Quote Originally Posted by peter38
Ed, I felt that when I shot the gray card for a Zone 1 and it came out on my contact sheet as a 1 that I had calibrated my meter. Am I incorrect?
No. The meter itself serves one real function: To measure the amount of light it receives. That is independent of any particular film-developer combination.
There is, in most meters a "translation" to produce f/stop and shutter speed information, but there are talbes (I've made one myself) to determine exposure from foot-candle illumination and film speed. The calibration of the METER itself would be to determine the departure from indicated light levels as compared to "true" values.

I have horrible thoughts of those who have fallen into the "Sunny 16" trap, where they maesure light on a sunny day with their meter, and if the reading agrees with the "Sunny 16" idea (when set to f/16, the shutter speed will equal the exposure index) they consider their meter to be "calibrated".

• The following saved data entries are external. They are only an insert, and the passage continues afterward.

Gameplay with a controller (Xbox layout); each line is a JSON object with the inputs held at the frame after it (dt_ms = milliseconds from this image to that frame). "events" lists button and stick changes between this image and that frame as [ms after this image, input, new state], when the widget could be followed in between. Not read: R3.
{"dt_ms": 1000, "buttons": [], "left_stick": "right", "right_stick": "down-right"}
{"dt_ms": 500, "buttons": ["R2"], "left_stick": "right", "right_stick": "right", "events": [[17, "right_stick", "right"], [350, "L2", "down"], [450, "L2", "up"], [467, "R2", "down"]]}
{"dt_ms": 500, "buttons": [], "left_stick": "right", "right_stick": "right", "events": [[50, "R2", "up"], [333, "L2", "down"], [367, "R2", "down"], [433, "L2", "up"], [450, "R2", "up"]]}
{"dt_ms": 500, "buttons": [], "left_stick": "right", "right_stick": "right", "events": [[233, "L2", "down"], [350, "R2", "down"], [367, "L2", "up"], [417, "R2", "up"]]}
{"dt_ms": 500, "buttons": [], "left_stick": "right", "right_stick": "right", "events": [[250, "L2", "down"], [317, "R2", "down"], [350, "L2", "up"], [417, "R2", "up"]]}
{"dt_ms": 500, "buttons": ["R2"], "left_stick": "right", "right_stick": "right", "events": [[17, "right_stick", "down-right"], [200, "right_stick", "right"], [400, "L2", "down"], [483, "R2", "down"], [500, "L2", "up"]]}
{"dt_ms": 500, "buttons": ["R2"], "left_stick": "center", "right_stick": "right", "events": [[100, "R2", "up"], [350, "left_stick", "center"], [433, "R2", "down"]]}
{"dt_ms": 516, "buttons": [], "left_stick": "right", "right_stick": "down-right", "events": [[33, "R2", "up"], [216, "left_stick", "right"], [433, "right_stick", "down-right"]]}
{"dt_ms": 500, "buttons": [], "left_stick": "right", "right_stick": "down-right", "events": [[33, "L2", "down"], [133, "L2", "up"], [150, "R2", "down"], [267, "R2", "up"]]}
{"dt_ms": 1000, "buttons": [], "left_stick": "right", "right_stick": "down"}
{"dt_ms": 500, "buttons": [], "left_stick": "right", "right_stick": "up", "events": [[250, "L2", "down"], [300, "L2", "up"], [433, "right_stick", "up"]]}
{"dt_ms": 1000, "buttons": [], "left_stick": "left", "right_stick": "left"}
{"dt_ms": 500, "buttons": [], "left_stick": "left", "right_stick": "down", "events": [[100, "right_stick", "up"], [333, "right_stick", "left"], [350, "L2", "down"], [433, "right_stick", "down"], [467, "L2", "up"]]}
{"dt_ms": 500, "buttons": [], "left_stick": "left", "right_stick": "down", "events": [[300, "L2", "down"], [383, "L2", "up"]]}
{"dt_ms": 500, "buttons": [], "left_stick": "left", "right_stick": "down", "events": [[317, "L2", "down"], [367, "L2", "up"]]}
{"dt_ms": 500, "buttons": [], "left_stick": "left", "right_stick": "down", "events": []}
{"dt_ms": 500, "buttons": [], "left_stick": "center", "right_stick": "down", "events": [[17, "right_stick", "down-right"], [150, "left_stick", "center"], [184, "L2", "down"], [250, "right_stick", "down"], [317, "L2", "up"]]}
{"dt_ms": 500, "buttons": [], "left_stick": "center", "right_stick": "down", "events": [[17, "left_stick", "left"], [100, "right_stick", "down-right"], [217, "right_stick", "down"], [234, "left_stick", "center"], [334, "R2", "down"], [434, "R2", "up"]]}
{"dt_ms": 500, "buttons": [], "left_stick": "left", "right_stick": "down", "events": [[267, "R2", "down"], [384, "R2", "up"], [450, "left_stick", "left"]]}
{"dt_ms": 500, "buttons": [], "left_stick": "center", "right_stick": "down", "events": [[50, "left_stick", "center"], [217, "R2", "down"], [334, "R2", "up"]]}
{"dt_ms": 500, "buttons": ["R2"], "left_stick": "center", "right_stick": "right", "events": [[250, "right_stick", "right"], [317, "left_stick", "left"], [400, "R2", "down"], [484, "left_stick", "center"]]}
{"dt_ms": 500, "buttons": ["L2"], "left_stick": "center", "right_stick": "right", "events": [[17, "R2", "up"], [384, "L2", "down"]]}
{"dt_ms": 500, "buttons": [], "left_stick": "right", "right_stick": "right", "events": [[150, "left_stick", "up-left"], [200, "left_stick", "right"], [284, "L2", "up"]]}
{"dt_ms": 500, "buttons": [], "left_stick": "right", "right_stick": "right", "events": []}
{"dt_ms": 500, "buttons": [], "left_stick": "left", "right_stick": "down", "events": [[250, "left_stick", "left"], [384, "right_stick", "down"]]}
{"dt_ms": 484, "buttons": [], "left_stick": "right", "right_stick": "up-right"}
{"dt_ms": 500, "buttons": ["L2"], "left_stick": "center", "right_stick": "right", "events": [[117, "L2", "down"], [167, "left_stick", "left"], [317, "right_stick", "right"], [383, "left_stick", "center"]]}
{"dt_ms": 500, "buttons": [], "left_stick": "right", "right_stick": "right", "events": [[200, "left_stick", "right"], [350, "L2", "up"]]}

There is a great deal more to calibration, including the "lineartiy" of the reading - is it accurate at high light levels AND low light levels-, how it is affected by the COLOR of the light... and a whole bunch more.

When you determine the aount of light necessary to effect "Zone 1" on the film, you are establishing a WORKING exposure index for that particular film, which may or may not coincide with the advertised exposure index of the film. If it does, it does not necessarily mean your meter is correct, a.k.a, "calibrated".